##### Input for this task #####

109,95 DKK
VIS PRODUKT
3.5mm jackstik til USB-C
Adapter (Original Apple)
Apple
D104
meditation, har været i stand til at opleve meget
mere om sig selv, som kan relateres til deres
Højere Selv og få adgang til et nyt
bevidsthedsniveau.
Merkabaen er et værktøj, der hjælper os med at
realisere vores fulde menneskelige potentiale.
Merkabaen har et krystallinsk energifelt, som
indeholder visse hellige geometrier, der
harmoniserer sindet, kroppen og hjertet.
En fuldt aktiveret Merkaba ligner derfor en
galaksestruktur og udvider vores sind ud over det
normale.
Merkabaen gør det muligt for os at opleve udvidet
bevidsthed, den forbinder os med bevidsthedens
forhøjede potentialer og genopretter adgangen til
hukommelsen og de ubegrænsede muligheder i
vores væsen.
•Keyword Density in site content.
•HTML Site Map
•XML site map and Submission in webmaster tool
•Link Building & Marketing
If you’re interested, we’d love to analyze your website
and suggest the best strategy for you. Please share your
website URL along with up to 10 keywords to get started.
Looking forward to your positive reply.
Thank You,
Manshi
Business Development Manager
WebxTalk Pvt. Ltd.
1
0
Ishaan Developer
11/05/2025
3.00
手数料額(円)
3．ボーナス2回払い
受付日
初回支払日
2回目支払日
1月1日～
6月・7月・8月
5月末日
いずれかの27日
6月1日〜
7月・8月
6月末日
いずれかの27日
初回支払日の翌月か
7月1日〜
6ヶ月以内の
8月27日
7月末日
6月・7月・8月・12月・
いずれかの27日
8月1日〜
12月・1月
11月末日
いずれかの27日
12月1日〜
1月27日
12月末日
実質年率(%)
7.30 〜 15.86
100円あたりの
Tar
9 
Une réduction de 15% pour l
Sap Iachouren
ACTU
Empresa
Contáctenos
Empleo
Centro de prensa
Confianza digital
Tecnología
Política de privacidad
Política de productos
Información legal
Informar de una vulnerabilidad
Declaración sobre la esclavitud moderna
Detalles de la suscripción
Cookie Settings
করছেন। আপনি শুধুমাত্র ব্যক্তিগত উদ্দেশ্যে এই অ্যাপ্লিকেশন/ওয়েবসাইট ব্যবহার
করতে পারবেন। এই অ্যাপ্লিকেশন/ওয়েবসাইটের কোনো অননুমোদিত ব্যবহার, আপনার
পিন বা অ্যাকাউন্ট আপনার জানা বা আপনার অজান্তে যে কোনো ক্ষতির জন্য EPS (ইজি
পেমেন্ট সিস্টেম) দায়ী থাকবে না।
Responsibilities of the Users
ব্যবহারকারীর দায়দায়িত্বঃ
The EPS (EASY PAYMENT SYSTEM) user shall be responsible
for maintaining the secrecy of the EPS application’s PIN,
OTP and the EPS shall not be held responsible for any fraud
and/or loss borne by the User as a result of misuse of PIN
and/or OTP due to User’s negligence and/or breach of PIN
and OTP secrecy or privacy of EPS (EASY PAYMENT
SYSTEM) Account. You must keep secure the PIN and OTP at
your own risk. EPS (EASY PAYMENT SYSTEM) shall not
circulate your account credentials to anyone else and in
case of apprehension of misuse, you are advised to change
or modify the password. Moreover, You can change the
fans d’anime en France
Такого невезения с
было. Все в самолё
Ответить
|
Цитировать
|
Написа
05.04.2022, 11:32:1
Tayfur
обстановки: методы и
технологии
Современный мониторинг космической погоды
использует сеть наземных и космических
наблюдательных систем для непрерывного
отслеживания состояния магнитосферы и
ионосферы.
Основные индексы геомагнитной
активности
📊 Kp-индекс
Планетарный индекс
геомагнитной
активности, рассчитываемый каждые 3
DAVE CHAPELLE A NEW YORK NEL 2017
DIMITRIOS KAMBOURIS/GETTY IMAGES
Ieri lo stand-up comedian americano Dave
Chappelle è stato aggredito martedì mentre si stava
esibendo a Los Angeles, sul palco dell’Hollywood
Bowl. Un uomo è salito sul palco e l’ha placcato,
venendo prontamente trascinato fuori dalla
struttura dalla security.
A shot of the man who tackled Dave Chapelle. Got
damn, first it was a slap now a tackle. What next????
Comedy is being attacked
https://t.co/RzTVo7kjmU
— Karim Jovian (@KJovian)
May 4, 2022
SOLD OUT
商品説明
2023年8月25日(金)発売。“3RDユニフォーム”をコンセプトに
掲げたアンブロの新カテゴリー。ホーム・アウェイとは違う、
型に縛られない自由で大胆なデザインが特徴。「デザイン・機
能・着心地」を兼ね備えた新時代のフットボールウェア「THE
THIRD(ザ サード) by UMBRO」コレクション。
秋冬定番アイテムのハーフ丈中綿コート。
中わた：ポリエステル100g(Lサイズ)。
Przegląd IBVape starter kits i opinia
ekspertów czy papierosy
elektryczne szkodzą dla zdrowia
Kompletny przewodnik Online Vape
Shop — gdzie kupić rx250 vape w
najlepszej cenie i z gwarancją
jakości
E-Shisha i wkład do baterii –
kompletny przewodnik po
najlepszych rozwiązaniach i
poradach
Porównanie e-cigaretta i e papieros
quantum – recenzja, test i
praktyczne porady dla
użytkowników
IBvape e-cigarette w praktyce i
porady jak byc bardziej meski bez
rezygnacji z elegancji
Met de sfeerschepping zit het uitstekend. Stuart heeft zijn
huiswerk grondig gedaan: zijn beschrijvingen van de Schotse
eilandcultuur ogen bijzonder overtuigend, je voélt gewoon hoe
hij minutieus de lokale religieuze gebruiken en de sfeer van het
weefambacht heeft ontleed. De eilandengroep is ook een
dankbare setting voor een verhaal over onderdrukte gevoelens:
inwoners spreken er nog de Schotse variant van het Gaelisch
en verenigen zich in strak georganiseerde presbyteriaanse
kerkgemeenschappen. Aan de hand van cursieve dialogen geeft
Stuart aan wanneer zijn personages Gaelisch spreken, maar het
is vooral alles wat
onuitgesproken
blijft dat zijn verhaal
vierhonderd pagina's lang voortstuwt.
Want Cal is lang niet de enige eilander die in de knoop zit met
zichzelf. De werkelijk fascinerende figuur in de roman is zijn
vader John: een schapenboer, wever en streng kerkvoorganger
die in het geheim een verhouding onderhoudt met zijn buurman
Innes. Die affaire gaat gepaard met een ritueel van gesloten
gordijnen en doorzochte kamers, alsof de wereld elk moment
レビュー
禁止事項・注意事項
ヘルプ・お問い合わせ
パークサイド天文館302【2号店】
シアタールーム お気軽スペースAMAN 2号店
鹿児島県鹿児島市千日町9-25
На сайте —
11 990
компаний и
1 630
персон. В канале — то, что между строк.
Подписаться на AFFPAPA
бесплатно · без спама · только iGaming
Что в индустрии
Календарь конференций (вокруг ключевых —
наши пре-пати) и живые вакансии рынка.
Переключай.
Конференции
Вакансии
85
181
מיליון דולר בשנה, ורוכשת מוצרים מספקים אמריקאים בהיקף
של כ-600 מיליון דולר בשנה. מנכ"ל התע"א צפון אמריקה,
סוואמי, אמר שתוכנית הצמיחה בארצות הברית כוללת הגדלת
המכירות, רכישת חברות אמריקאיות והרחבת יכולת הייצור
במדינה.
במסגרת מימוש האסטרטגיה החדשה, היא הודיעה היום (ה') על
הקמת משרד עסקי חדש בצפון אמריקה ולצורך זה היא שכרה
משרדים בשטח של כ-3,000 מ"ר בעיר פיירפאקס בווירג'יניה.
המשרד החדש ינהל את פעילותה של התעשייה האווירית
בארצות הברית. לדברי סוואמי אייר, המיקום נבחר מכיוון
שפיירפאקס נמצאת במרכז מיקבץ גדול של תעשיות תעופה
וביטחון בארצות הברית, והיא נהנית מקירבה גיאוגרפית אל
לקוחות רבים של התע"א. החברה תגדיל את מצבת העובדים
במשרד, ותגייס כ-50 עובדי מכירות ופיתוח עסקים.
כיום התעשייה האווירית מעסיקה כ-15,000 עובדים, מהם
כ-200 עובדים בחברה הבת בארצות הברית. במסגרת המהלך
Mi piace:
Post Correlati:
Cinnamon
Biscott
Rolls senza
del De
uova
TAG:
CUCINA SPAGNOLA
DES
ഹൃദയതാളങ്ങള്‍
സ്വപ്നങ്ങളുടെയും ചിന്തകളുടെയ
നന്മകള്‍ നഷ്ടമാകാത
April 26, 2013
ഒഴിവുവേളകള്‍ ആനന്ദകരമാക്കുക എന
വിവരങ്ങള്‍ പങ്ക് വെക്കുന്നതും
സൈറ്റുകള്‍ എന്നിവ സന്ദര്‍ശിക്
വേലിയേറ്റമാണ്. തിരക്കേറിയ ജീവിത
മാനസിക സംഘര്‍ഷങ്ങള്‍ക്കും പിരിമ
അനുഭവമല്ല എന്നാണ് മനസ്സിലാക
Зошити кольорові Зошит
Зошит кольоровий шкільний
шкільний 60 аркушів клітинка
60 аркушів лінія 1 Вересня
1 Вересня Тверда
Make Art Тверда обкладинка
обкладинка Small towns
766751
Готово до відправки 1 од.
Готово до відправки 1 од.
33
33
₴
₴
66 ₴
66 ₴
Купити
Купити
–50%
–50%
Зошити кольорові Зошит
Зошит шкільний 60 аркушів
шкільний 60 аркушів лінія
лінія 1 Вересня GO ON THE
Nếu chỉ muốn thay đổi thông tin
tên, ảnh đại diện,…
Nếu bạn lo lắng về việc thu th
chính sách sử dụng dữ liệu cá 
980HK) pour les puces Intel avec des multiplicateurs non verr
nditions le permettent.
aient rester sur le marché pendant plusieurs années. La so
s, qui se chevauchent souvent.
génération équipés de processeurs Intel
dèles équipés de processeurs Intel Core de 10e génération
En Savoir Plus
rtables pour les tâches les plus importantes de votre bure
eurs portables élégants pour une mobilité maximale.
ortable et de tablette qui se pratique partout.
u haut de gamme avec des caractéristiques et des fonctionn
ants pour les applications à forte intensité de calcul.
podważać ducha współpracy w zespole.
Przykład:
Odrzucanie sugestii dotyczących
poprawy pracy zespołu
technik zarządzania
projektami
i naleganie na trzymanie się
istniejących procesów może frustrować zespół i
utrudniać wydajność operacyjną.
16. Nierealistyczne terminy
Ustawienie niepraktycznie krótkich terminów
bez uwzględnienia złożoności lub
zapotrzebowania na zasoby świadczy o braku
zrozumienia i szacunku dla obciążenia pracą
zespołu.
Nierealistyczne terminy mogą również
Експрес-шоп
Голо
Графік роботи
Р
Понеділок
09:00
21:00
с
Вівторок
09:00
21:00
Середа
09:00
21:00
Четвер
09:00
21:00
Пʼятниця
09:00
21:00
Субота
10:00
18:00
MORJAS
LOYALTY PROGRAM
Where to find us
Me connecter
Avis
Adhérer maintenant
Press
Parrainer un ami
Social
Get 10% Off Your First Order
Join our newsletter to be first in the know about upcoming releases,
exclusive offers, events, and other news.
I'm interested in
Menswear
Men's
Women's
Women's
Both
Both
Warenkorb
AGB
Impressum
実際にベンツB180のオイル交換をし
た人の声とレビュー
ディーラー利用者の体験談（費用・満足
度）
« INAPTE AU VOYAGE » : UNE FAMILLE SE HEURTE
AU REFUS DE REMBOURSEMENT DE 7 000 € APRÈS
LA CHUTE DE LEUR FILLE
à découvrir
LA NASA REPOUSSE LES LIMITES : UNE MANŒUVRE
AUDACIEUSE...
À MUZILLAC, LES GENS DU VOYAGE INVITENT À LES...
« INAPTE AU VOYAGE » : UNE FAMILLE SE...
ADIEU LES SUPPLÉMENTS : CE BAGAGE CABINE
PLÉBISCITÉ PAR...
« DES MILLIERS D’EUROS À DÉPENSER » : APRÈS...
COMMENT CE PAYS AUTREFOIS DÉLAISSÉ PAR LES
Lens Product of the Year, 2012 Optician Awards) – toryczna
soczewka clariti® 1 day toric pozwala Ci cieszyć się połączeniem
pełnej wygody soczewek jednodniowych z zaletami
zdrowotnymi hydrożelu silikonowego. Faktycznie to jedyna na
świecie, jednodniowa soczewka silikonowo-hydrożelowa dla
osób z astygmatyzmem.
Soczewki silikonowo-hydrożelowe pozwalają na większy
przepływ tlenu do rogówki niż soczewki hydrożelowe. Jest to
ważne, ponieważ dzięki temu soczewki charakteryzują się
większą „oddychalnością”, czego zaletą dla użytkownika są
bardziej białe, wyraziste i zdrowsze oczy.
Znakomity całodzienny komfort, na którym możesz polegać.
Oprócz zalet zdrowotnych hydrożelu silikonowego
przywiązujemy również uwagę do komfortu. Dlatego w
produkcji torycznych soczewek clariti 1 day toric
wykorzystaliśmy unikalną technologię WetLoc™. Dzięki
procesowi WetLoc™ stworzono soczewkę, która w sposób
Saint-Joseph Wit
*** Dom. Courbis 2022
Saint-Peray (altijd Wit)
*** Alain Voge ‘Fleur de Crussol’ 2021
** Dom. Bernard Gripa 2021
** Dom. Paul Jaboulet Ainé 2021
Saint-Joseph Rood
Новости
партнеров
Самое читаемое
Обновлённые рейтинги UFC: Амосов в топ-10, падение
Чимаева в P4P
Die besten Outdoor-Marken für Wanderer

#####

- _Task statement_: Please output only the lines from the one holding "Saint-Peray (altijd Wit)" to the end of the records, first and last included, exactly as they appear.

- _Response for this exercise_:
Saint-Peray (altijd Wit)
*** Alain Voge ‘Fleur de Crussol’ 2021
** Dom. Bernard Gripa 2021
** Dom. Paul Jaboulet Ainé 2021
Saint-Joseph Rood
Новости
партнеров
Самое читаемое
Обновлённые рейтинги UFC: Амосов в топ-10, падение
Чимаева в P4P
Die besten Outdoor-Marken für Wanderer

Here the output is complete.